Saved data entries
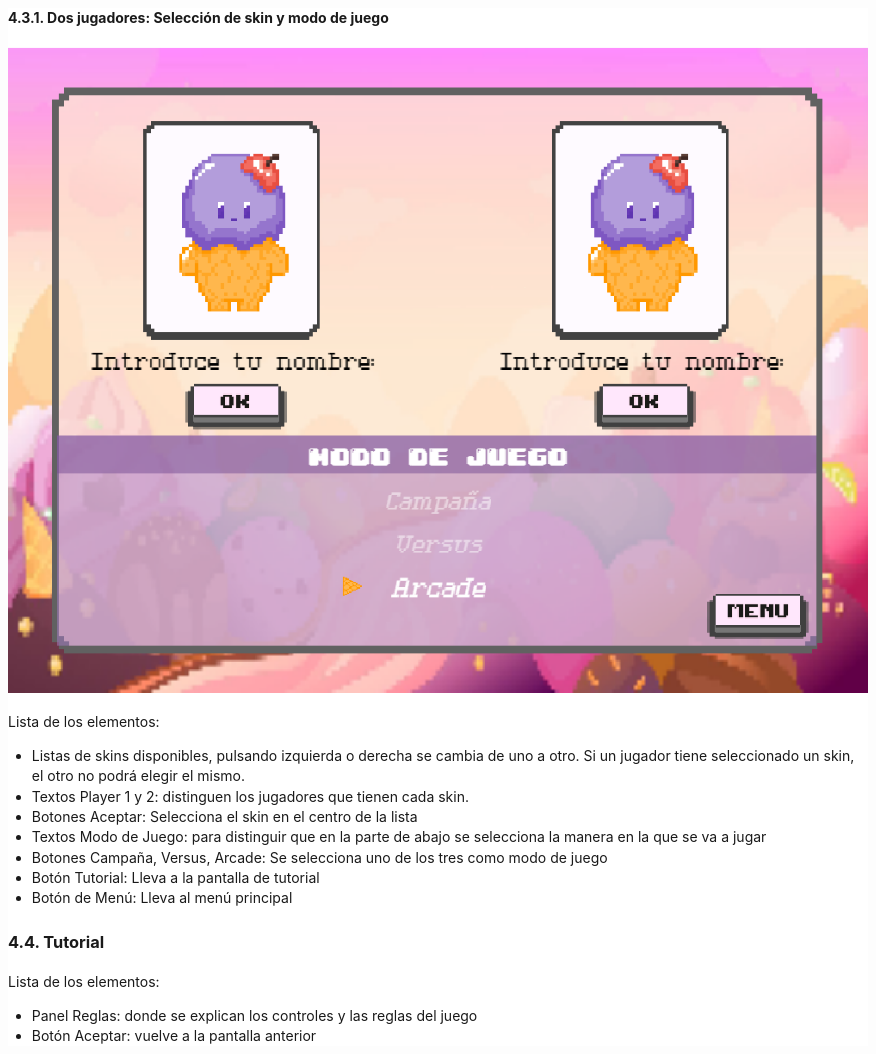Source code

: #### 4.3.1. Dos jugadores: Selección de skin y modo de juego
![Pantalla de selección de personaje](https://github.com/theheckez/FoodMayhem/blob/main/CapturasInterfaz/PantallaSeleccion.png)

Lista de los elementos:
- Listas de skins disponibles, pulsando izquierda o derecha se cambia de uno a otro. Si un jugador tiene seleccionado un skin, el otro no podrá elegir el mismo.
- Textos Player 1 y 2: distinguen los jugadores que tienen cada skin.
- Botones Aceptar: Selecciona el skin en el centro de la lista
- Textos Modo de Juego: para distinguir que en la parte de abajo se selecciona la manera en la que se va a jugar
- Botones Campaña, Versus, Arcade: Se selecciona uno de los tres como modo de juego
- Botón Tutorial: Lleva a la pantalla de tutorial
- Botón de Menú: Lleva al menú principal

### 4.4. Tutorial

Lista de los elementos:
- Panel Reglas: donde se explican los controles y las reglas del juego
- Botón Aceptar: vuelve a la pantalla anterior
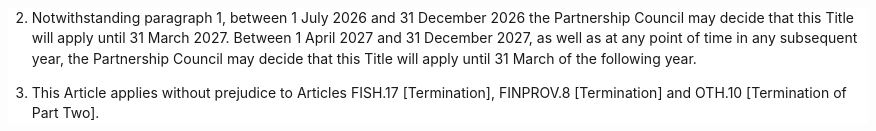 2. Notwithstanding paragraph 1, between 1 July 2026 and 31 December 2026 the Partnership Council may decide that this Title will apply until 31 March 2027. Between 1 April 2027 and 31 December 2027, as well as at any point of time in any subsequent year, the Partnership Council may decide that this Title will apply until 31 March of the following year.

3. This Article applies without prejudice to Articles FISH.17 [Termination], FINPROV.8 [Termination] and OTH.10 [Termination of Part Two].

* * *

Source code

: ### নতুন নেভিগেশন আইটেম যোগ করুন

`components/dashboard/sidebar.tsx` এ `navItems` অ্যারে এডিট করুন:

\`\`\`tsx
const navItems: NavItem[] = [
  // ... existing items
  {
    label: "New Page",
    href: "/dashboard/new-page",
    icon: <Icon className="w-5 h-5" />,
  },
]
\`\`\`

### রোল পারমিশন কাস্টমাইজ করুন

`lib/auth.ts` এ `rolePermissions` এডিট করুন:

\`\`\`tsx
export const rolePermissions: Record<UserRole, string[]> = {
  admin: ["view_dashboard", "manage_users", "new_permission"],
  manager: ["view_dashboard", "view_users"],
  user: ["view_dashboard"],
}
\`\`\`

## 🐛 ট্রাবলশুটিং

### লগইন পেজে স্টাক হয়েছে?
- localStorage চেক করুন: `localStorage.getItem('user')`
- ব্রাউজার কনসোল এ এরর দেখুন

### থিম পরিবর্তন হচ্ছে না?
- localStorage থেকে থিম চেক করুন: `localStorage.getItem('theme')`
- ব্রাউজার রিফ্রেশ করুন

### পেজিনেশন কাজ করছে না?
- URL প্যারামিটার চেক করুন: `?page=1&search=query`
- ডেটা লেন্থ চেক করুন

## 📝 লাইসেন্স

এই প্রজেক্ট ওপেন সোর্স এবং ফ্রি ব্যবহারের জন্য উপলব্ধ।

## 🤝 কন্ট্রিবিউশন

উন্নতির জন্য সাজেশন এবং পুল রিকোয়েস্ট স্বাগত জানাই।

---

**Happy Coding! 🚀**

**Problem statement**
Using the entries above, transcribe exactly from the line that has "- Botón de Menú: Lleva al menú principal" through the line that has "3. This Article". Pictures are dropped.

**Response to the exercise**
- Botón de Menú: Lleva al menú principal

### 4.4. Tutorial

Lista de los elementos:
- Panel Reglas: donde se explican los controles y las reglas del juego
- Botón Aceptar: vuelve a la pantalla anterior
 2. Notwithstanding paragraph 1, between 1 July 2026 and 31 December 2026 the Partnership Council may decide that this Title will apply until 31 March 2027. Between 1 April 2027 and 31 December 2027, as well as at any point of time in any subsequent year, the Partnership Council may decide that this Title will apply until 31 March of the following year.

3. This Article applies without prejudice to Articles FISH.17 [Termination], FINPROV.8 [Termination] and OTH.10 [Termination of Part Two].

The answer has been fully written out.